Can you print, word for word, the stretch of the Jumpgate interview from "Jumpgate is an online" through "is another player."?

■ **Source extract**:
_ _ _ _ _ _ _

Jumpgate: Interview with Steve "Istvan" Hartmeyer

Recently, we ran a developer journal written by Steve Hartmeyer, a developer on Jumpgate who may be better known as Istvan. It looked to the past. Now we compliment that with an interview that looks to the future of this space-flight MMORPG from the developers of Auto Assault.

MMORPG.com: Jumpgate has been around for some time. For those who never tried the game, can you tell us about the basic themes behind it?
Steve Hartmeyer:

Jumpgate is an online spaceflight simulator, set in a far-future milieu where a spacefaring civilization is being rebuilt amid conflicts among the successor states and corporations. Gameplay is reminiscent of Elite or Privateer, in which players can choose combat or profit to make their mark, but unlike those single-player games, every ship in Jumpgate is another player.

_ _ _ _ _ _ _

■ **Raw data**:
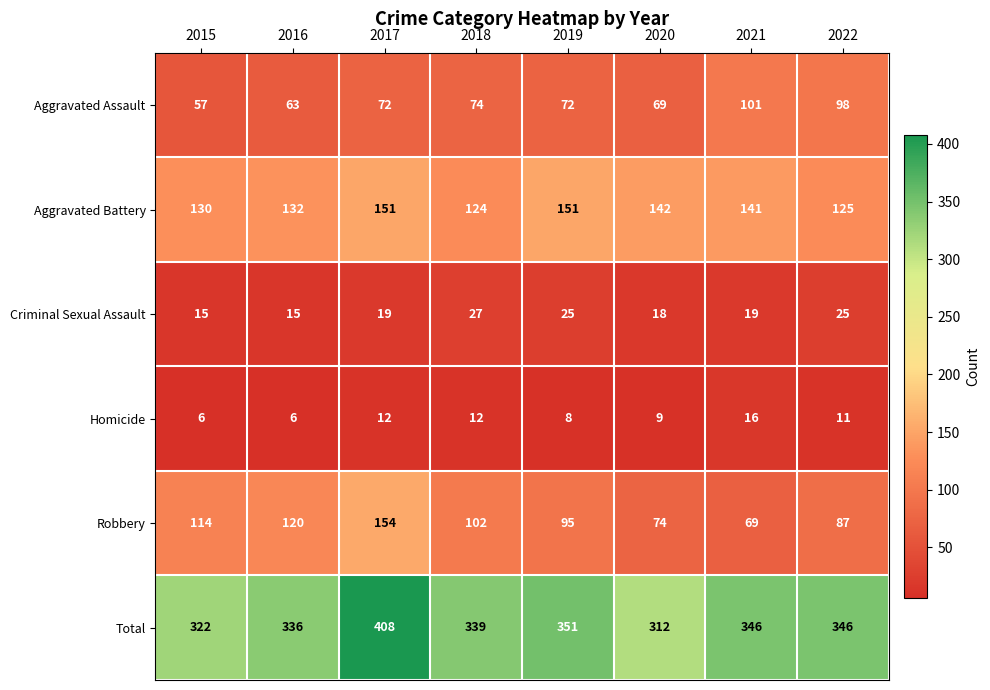

Which series changed the most between 2018 and 2021?

Robbery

_ _ _ _ _ _ _

■ **Written solution**:
Jumpgate is an online spaceflight simulator, set in a far-future milieu where a spacefaring civilization is being rebuilt amid conflicts among the successor states and corporations. Gameplay is reminiscent of Elite or Privateer, in which players can choose combat or profit to make their mark, but unlike those single-player games, every ship in Jumpgate is another player.